An Invitation to Polynomiography via Exponential Series
For educators and students, it offers a novel visual and artistic approach to understanding polynomial zeros and series, but the contribution is incremental as it applies existing polynomiography techniques to a specific series.
This paper presents polynomiographs (algorithmic visualizations) of partial sums of the exponential series, exhibiting fractal and non-fractal images, and provides educational resources for teaching polynomiography to students at various levels.
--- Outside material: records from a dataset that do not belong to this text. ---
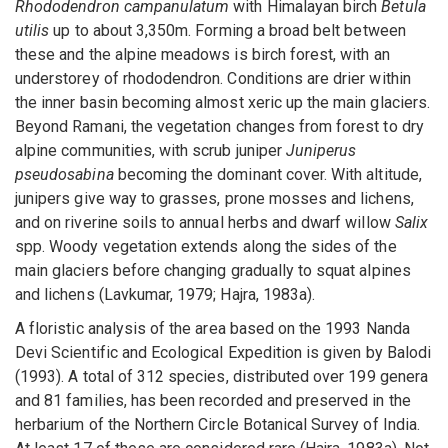
Rhododendron campanulatum
with Himalayan birch
Betula
utilis
up to about 3,350m. Forming a broad belt between
these and the alpine meadows is birch forest, with an
understorey of rhododendron. Conditions are drier within
the inner basin becoming almost xeric up the main glaciers.
Beyond Ramani, the vegetation changes from forest to dry
alpine communities, with scrub juniper
Juniperus
pseudosabina
becoming the dominant cover. With altitude,
junipers give way to grasses, prone mosses and lichens,
and on riverine soils to annual herbs and dwarf willow
Salix
spp. Woody vegetation extends along the sides of the
main glaciers before changing gradually to squat alpines
and lichens (Lavkumar, 1979; Hajra, 1983a).
A floristic analysis of the area based on the 1993 Nanda
Devi Scientific and Ecological Expedition is given by Balodi
(1993). A total of 312 species, distributed over 199 genera
and 81 families, has been recorded and preserved in the
herbarium of the Northern Circle Botanical Survey of India.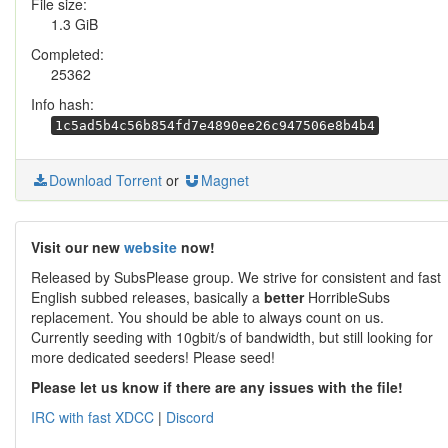
File size:
1.3 GiB
Completed:
25362
Info hash:
1c5ad5b4c56b854fd7e4890ee26c947506e8b4b4
Download Torrent
or
Magnet
Visit our new
website
now!
Released by SubsPlease group. We strive for consistent and fast
English subbed releases, basically a
better
HorribleSubs
replacement. You should be able to always count on us.
Currently seeding with 10gbit/s of bandwidth, but still looking for
more dedicated seeders! Please seed!
Please let us know if there are any issues with the file!
IRC with fast XDCC
|
Discord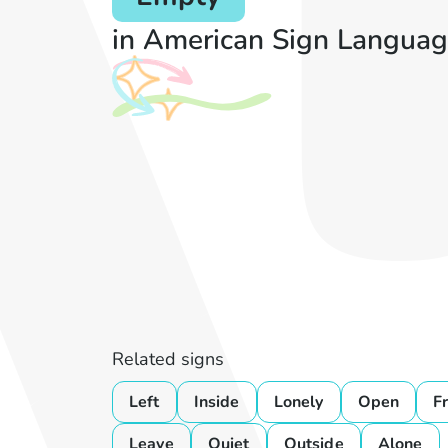
in American Sign Languag
Related signs
Left
Inside
Lonely
Open
F
Leave
Quiet
Outside
Alone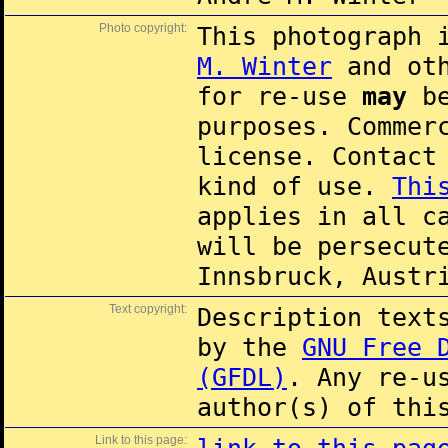
Photo copyright:
This photograph 
M. Winter
and oth
for re-use
may
be
purposes. Commer
license. Contac
kind of use.
Thi
applies in all c
will be persecut
Innsbruck, Austr
Text copyright:
Description text
by the
GNU Free 
(GFDL)
. Any re-u
author(s) of thi
Link to this page: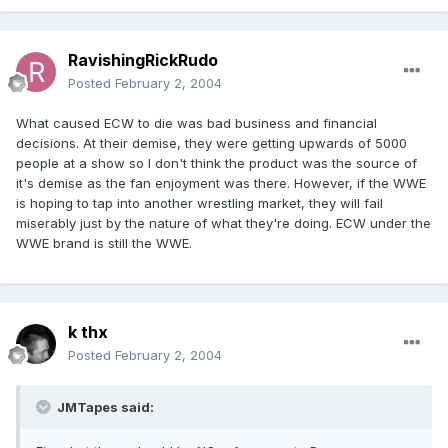
RavishingRickRudo
Posted
February 2, 2004
What caused ECW to die was bad business and financial
decisions. At their demise, they were getting upwards of 5000
people at a show so I don't think the product was the source of
it's demise as the fan enjoyment was there. However, if the WWE
is hoping to tap into another wrestling market, they will fail
miserably just by the nature of what they're doing. ECW under the
WWE brand is still the WWE.
k thx
Posted
February 2, 2004
JMTapes said: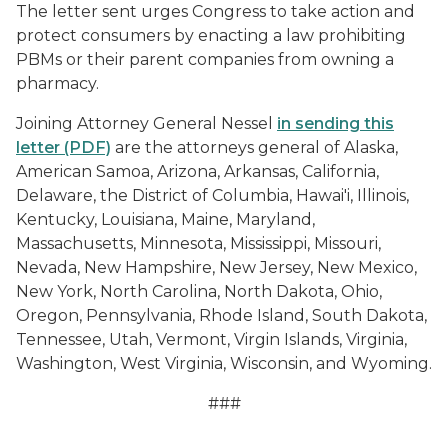
The letter sent urges Congress to take action and
protect consumers by enacting a law prohibiting
PBMs or their parent companies from owning a
pharmacy.
Joining Attorney General Nessel
in sending this
letter (PDF)
are the attorneys general of Alaska,
American Samoa, Arizona, Arkansas, California,
Delaware, the District of Columbia, Hawai'i, Illinois,
Kentucky, Louisiana, Maine, Maryland,
Massachusetts, Minnesota, Mississippi, Missouri,
Nevada, New Hampshire, New Jersey, New Mexico,
New York, North Carolina, North Dakota, Ohio,
Oregon, Pennsylvania, Rhode Island, South Dakota,
Tennessee, Utah, Vermont, Virgin Islands, Virginia,
Washington, West Virginia, Wisconsin, and Wyoming.
###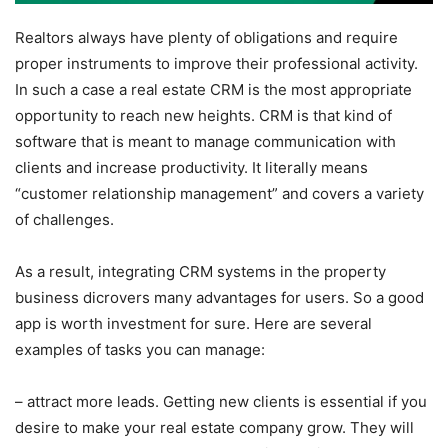
Realtors always have plenty of obligations and require
proper instruments to improve their professional activity.
In such a case a real estate CRM is the most appropriate
opportunity to reach new heights. CRM is that kind of
software that is meant to manage communication with
clients and increase productivity. It literally means
“customer relationship management” and covers a variety
of challenges.
As a result, integrating CRM systems in the property
business dicrovers many advantages for users. So a good
app is worth investment for sure. Here are several
examples of tasks you can manage:
– attract more leads. Getting new clients is essential if you
desire to make your real estate company grow. They will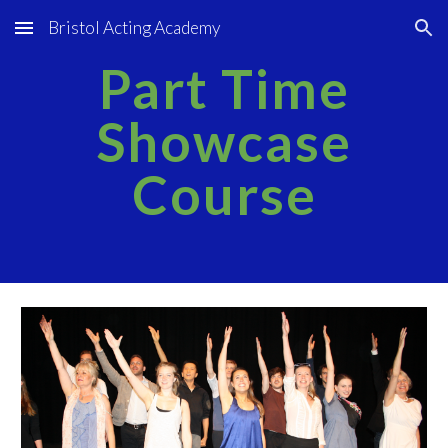
Bristol Acting Academy
Skip to main content
Skip to navigation
Part Time
Showcase
Course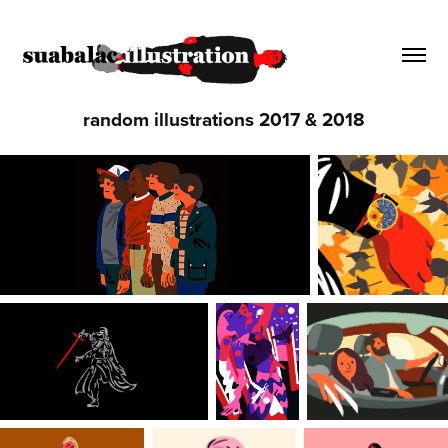
random illustrations 2017 & 2018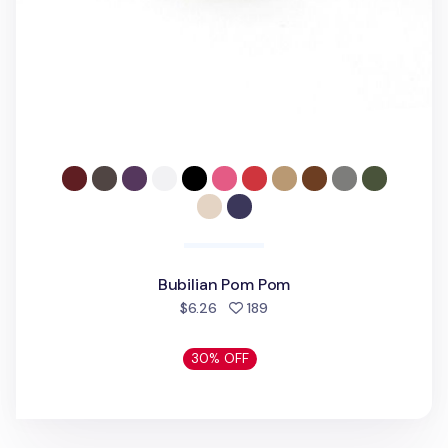
Bubilian Pom Pom
people favorited
$6.26
189
30% OFF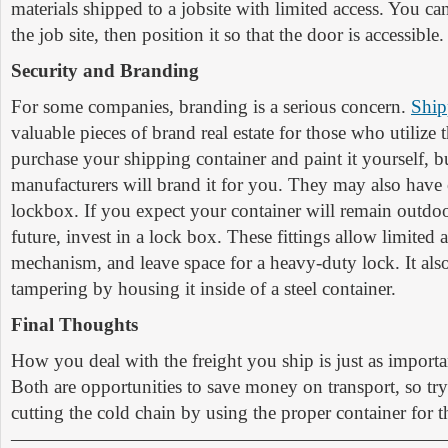
materials shipped to a jobsite with limited access. You ca
the job site, then position it so that the door is accessible.
Security and Branding
For some companies, branding is a serious concern.
Ship
valuable pieces of brand real estate for those who utilize
purchase your shipping container and paint it yourself, 
manufacturers will brand it for you. They may also have 
lockbox. If you expect your container will remain outdoor
future, invest in a lock box. These fittings allow limited 
mechanism, and leave space for a heavy-duty lock. It also
tampering by housing it inside of a steel container.
Final Thoughts
How you deal with the freight you ship is just as import
Both are opportunities to save money on transport, so try
cutting the cold chain by using the proper container for t
———————————————————————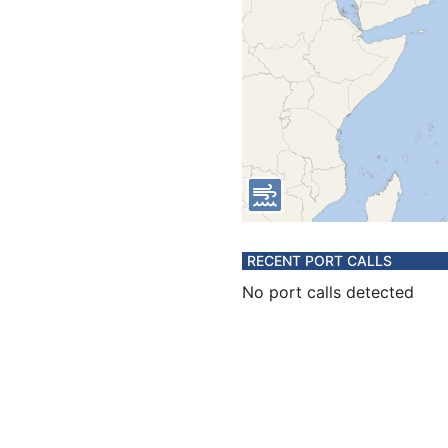
RECENT PORT CALLS
No port calls detected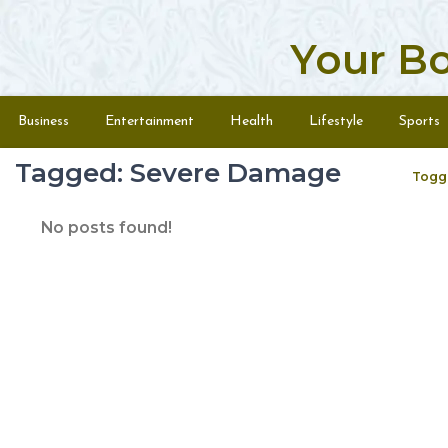
Your B
Skip to content
Menu
Business
Entertainment
Health
Lifestyle
Sports
Tagged: Severe Damage
Togg
No posts found!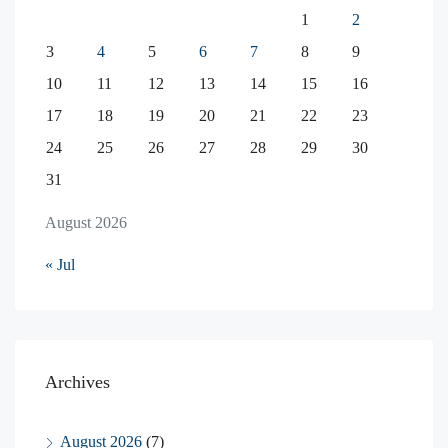
1
2
3
4
5
6
7
8
9
10
11
12
13
14
15
16
17
18
19
20
21
22
23
24
25
26
27
28
29
30
31
August 2026
« Jul
Archives
August 2026
(7)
The subject of Polynomiography deals with algorithmic visualization of polynomial equations, having many applications in STEM and art, see [Kal04]. Here we consider the polynomiography of the partial sums of the exponential series. While the exponential function is taught in standard calculus courses, it is unlikely that properties of zeros of its partial sums are considered in such courses, let alone their visualization as science or art. The Monthly article Zemyan discusses some mathematical properties of these zeros. Here we exhibit some fractal and non-fractal polynomiographs of the partial sums while also presenting a brief introduction of the underlying concepts. Polynomiography establishes a different kind of appreciation of the significance of polynomials in STEM, as well as in art. It helps in the teaching of various topics at diverse levels. It also leads to new discoveries on polynomials and inspires new applications. We also present a link for the educator to get access to a demo polynomiography software together with a module that helps teach basic topics to middle and high school students, as well as undergraduates.